§ Your task
Work out how many lines of the records contain "Brain". Answer with the number and nothing else.
*** Dataset entries Section Begins ***
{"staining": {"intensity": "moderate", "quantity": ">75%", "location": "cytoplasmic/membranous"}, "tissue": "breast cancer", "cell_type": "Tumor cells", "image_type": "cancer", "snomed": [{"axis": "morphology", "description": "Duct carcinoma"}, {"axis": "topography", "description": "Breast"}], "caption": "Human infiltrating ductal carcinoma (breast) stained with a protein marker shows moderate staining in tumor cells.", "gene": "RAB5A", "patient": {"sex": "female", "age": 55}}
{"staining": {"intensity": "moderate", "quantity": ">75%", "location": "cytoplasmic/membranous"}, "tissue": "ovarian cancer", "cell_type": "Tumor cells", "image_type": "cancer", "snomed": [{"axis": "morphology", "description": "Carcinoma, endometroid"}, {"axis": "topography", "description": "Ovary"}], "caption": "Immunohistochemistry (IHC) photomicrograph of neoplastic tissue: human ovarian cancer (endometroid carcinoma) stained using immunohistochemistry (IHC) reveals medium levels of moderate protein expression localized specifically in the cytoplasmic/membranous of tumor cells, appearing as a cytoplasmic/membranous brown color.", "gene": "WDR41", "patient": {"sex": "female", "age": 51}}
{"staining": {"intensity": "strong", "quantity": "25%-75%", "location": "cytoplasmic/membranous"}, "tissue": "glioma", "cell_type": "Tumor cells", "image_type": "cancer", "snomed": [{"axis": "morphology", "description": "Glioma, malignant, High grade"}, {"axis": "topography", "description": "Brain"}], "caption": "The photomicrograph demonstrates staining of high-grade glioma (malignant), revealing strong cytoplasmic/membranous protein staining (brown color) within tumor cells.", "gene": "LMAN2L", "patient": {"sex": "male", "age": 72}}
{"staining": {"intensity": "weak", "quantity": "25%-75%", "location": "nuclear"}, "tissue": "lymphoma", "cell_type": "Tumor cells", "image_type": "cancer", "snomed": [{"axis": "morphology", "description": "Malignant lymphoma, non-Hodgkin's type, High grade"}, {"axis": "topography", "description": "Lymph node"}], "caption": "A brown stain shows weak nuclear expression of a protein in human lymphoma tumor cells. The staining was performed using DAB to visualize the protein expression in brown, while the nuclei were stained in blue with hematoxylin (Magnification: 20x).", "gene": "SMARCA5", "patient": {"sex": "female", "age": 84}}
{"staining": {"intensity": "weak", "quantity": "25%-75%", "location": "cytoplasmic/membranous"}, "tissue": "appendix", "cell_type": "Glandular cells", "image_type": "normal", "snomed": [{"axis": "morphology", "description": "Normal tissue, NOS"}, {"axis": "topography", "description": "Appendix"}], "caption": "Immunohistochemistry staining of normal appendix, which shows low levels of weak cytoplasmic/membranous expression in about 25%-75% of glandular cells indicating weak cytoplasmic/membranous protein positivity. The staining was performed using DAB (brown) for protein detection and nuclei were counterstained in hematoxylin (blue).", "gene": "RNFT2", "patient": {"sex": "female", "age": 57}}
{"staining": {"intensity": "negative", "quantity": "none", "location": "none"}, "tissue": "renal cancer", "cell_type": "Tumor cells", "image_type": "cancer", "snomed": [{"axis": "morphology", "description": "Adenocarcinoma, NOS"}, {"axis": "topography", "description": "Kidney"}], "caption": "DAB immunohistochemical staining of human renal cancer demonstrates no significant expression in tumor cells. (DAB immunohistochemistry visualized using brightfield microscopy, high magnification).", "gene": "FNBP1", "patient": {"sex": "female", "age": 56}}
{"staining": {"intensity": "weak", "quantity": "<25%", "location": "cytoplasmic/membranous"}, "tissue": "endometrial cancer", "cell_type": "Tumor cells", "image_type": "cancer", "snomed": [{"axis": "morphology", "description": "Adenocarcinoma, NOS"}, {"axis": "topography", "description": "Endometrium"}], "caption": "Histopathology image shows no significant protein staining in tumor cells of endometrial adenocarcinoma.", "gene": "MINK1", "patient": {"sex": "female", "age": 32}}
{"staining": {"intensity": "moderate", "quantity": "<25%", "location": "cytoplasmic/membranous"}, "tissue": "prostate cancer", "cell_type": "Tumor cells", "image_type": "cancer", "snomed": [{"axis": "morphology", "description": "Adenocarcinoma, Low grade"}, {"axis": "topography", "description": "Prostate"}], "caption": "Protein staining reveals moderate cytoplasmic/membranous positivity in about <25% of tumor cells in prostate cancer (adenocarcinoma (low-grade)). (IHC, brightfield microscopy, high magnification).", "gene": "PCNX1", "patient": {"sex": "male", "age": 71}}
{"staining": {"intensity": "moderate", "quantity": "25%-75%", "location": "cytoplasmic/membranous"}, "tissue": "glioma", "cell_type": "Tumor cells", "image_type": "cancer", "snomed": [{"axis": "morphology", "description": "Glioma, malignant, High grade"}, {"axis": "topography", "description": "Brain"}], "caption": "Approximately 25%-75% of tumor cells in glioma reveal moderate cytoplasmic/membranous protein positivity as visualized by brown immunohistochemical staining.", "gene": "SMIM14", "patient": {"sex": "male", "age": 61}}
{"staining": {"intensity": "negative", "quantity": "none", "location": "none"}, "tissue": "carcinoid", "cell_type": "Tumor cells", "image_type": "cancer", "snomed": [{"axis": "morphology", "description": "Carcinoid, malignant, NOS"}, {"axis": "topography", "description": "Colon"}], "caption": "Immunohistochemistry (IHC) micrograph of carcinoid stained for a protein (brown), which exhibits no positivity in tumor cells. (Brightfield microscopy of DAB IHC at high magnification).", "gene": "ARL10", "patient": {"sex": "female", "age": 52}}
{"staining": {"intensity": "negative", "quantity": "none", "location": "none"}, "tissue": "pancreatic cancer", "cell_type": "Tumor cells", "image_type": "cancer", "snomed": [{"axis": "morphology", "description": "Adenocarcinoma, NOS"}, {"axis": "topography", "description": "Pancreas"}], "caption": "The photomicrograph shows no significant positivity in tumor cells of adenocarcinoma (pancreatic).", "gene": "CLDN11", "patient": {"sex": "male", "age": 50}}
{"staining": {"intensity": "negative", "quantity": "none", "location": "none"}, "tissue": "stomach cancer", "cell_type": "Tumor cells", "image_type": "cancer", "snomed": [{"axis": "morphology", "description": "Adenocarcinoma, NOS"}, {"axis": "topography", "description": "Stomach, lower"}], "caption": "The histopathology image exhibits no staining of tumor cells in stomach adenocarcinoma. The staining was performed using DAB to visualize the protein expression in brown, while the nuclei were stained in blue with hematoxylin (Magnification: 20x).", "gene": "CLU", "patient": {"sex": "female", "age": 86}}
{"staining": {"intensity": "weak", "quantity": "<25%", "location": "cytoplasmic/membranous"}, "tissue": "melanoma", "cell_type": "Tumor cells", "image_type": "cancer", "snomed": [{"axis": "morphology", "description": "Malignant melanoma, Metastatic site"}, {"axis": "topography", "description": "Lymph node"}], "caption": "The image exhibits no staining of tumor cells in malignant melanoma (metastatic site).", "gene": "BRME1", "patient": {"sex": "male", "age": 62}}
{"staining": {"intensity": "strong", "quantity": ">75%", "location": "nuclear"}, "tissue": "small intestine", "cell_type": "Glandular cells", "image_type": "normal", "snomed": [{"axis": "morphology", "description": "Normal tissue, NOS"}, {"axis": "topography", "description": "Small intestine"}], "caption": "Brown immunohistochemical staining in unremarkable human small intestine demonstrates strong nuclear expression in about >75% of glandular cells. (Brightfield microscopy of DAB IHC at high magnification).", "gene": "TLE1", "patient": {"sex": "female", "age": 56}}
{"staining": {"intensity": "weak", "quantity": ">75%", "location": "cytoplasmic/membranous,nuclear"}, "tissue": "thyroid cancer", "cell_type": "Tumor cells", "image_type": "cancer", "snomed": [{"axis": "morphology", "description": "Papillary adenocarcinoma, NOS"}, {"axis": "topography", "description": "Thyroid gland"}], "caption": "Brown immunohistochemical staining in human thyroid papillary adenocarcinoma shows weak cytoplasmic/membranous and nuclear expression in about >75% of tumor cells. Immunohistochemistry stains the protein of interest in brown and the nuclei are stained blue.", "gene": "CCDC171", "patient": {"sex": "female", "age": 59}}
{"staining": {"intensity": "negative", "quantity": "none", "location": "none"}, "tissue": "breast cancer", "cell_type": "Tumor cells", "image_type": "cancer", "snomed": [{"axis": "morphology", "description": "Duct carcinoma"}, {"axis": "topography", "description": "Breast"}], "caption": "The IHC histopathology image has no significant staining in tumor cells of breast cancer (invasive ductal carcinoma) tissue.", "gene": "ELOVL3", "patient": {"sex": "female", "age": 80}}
*** Dataset entries Section Ends ***
§ Response
2